Passage given:
--- Begin ---

Until a few weeks ago, a select group had been allowed to visit a family of fellow primates rarely encountered by mere humans -- the mountain gorillas of East Africa.
It is perhaps the most sublime experience one can have with wildlife in Africa, maybe in the world. But it is no longer available. The gorillas of the mist have become the gorillas of the war zone.
Since eight tourists were killed in an attack in Uganda on March 1, the last of the routes to visit these gorillas has closed. But while those Western tourists represent a tiny fraction of the thousands of Africans who have died in this tumultuous region on the borders of Uganda, Rwanda and Congo, by most accounts the gorillas are surviving relatively unscathed.
"We have had a few reports of gorilla deaths, of poaching," says Craig Sholley, who conducted the last comprehensive census of the gorilla population in Rwanda, counting 420 in 1990. "But there has been nothing systematic.
"I think all of the sides in this conflict recognize that the gorillas are the most valuable asset of the region, and whoever ends up controlling it will need them," says Sholley. He ran the Mountain Gorilla Program in Rwanda in the late 1980s and now works for an Alabama-based travel group, International Expeditions.
The gorillas live in two parts of this area -- the Virunga chain of volcanic mountains in Rwanda and Congo, and the Bwinde Impenetrable Forest of Uganda, where the population is around 320.
The region has been unstable since April 1994, when the country's majority Hutu population, in a well-organized genocidal fury, killed about 700,000 of the minority Tutsi, the country's traditional ruling class.
That spurred a Tutsi-led revolutionary army to press its war in Rwanda. As it swept through the country in July 1994, perhaps a million Hutus fled across the border into Zaire, as Congo was then called. Many found their way through the bamboo forest that is home to Rwanda's gorillas, the ones studied and protected by Dian Fossey with a near-maniacal fervor that was chronicled in the 1988 movie "Gorillas in the Mist."
In Zaire, the refugee camps were next to the forested mountains that held that country's mountain gorilla population.
With these once off-limits areas violated, and with a million refugees headed into the volcanic forests in search of firewood and food, there were fears that the few hundred mountain gorillas remaining would soon be dead.

--- End ---

Tasks to carry out:
A. How many gorillas did Craig Sholley count in his 1990 census of Rwanda's gorilla population, according to the mountain gorilla article?
B. Resume the mountain gorilla article, picking up right after its final sentence.
The rows below come from a separate source unrelated to the mountain gorilla article.

Given records:
--- Begin ---

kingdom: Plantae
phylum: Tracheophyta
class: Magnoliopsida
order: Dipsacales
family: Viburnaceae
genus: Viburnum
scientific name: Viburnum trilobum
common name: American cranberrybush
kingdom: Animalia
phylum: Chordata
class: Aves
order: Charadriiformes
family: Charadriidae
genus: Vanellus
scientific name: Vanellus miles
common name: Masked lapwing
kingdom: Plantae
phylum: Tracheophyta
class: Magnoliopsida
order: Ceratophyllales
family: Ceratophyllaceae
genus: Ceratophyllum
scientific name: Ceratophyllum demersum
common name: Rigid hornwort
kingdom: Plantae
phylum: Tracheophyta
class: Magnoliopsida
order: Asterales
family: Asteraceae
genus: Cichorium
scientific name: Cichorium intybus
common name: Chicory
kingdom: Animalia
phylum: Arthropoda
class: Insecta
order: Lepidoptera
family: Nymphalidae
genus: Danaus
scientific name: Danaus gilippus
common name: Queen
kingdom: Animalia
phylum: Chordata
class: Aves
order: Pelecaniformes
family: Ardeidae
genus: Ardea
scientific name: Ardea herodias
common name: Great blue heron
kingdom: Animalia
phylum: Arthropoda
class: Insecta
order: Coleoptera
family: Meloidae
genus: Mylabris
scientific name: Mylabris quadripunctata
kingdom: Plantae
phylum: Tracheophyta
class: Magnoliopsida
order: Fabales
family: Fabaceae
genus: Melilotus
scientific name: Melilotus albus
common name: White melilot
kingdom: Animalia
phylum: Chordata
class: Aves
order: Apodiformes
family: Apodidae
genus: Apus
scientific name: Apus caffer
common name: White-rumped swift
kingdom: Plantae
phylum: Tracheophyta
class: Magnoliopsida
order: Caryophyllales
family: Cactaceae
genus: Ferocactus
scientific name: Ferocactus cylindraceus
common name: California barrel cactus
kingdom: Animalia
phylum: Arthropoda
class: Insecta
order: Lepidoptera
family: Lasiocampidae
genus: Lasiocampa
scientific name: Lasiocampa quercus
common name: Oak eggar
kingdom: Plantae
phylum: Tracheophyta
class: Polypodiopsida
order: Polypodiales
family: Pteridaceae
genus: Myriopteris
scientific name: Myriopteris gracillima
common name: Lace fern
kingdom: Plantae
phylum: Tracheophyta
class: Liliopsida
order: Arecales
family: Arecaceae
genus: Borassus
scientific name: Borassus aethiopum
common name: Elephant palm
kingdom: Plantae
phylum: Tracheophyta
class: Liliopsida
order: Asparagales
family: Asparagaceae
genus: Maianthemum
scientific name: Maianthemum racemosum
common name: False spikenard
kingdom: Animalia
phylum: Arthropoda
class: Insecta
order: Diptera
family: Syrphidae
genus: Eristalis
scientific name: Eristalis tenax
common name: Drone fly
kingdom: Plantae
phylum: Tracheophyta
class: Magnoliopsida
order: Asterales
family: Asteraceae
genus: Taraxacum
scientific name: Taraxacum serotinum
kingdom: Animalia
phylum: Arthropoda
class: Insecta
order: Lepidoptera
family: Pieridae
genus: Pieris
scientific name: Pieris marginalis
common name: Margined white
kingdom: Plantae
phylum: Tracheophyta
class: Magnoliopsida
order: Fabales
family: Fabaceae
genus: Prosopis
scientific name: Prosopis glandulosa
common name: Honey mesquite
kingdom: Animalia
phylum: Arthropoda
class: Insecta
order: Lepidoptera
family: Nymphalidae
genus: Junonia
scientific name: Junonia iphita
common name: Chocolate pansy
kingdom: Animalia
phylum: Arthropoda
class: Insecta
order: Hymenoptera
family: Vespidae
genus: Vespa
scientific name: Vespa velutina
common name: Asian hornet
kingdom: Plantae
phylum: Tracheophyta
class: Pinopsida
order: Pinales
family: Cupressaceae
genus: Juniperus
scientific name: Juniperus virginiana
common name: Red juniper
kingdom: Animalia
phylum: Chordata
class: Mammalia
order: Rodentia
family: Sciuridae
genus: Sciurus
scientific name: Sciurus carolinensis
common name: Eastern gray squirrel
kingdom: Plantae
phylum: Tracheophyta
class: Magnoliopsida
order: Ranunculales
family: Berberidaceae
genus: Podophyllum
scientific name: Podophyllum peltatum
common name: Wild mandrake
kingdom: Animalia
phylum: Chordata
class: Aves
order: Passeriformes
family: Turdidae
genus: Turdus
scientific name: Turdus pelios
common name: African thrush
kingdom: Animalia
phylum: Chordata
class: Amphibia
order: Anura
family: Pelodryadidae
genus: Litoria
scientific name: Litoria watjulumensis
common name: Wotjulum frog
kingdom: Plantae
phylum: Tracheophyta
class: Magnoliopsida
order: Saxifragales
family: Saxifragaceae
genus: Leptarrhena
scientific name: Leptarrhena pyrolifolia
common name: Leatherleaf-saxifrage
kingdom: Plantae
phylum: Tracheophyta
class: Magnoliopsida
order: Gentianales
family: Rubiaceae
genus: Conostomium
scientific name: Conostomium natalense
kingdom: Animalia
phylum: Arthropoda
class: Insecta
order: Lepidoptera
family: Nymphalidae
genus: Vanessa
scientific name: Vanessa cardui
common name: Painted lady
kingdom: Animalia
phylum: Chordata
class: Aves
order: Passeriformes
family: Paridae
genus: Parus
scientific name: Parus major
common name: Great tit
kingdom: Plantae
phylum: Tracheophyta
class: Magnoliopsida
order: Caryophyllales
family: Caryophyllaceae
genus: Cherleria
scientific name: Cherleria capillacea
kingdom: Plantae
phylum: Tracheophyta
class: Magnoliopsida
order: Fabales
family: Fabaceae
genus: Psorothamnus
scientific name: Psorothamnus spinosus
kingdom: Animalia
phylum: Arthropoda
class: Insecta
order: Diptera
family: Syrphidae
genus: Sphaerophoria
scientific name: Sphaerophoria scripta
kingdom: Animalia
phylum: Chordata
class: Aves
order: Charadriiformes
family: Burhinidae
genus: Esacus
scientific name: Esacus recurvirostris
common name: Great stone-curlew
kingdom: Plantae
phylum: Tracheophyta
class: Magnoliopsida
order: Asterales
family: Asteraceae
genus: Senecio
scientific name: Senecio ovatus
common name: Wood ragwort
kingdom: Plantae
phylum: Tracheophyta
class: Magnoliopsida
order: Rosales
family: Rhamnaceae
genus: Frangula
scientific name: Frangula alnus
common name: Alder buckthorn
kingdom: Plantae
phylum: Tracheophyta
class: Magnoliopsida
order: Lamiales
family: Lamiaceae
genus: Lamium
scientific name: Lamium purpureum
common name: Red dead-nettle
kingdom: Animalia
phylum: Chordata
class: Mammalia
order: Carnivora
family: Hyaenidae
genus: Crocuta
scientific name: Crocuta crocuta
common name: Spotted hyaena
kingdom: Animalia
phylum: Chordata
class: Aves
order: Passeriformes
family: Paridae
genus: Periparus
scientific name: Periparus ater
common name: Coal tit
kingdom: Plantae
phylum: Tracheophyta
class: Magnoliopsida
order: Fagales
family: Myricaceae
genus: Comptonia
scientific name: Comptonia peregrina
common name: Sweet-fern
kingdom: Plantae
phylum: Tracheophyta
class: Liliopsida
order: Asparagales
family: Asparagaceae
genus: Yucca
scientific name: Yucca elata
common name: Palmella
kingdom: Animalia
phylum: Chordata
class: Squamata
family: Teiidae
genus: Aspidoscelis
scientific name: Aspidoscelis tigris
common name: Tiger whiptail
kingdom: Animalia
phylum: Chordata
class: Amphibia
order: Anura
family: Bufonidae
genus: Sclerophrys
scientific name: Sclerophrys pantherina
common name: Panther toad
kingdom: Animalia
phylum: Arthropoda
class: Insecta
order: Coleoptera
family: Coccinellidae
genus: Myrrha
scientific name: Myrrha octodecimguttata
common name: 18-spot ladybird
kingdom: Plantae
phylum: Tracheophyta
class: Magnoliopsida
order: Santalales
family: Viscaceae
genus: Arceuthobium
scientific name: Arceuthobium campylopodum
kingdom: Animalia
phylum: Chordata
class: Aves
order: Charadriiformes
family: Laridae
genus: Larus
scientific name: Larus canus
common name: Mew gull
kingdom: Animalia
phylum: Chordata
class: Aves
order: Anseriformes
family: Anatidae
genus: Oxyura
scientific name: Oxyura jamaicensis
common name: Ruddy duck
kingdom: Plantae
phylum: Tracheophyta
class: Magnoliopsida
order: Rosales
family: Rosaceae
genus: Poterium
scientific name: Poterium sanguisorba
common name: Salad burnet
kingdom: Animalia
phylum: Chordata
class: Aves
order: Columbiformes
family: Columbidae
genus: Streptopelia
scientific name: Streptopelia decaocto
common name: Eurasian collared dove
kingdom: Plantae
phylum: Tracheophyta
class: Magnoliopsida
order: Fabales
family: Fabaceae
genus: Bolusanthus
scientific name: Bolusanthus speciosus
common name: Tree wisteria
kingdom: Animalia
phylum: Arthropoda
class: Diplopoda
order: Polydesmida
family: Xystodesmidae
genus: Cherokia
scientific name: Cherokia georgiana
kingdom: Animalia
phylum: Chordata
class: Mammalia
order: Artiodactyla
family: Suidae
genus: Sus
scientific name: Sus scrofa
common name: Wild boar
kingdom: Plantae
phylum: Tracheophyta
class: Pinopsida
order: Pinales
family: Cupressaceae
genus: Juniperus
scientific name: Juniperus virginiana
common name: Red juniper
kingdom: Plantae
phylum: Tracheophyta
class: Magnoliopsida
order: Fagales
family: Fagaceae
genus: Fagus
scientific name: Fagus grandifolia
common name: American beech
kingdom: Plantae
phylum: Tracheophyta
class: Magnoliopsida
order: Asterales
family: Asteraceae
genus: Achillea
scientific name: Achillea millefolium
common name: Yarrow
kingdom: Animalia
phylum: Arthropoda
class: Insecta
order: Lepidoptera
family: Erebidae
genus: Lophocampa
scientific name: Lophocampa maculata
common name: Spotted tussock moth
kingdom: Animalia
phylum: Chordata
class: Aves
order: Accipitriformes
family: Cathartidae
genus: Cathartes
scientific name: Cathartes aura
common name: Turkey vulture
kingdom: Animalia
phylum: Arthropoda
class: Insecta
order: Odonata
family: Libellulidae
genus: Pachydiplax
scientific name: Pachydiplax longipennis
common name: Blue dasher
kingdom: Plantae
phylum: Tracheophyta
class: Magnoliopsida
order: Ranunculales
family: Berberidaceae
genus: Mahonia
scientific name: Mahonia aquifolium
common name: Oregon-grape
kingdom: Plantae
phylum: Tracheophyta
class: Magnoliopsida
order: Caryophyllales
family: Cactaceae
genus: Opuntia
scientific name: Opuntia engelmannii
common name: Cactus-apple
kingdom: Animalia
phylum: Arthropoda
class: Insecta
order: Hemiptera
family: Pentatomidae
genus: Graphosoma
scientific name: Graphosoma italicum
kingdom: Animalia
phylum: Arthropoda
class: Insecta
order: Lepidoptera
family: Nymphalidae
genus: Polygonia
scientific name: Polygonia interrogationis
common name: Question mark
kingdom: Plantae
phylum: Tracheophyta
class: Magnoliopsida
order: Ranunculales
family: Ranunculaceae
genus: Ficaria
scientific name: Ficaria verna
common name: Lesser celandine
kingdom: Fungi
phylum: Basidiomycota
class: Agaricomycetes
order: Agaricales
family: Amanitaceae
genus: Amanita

--- End ---

Expected outputs:
A. He counted 420 gorillas.

B.
Though there were reports of large populations of hippopotamus slaughtered by the refugees and sold for their meat, the gorillas survived. As a new government took control in Rwanda, its gorilla tourism program resumed.
Two years later, in November 1996, the bulk of the refugees returned to Rwanda, a human tide walking along the road that leads from the Zaire border town of Goma eastward toward Kigali, Rwanda's capital. Hundreds of thousands passed through Ruhengeri, the town that serves as the gateway to the gorillas.
A few days later, with the detritus of the refugee march still littering the roadway, the gorilla visits were on again. A ticket for one hour with the gorillas cost $126.
Rain was intermittently pouring on this day. The trail up the mountain, through farmland and then into the bamboo, would occasionally disappear into muck. At the edge of the park our group of eight tourists -- five Danes who had driven from Uganda and three journalists who had been covering the refugees' return -- was met by the Rwandan park rangers. They monitor the gorillas, and by most accounts try to keep track of them despite the turmoil in the area. They led us a short way into the woods, then stopped and went over the rules -- no flashes on cameras, stay behind the rangers, follow their commands.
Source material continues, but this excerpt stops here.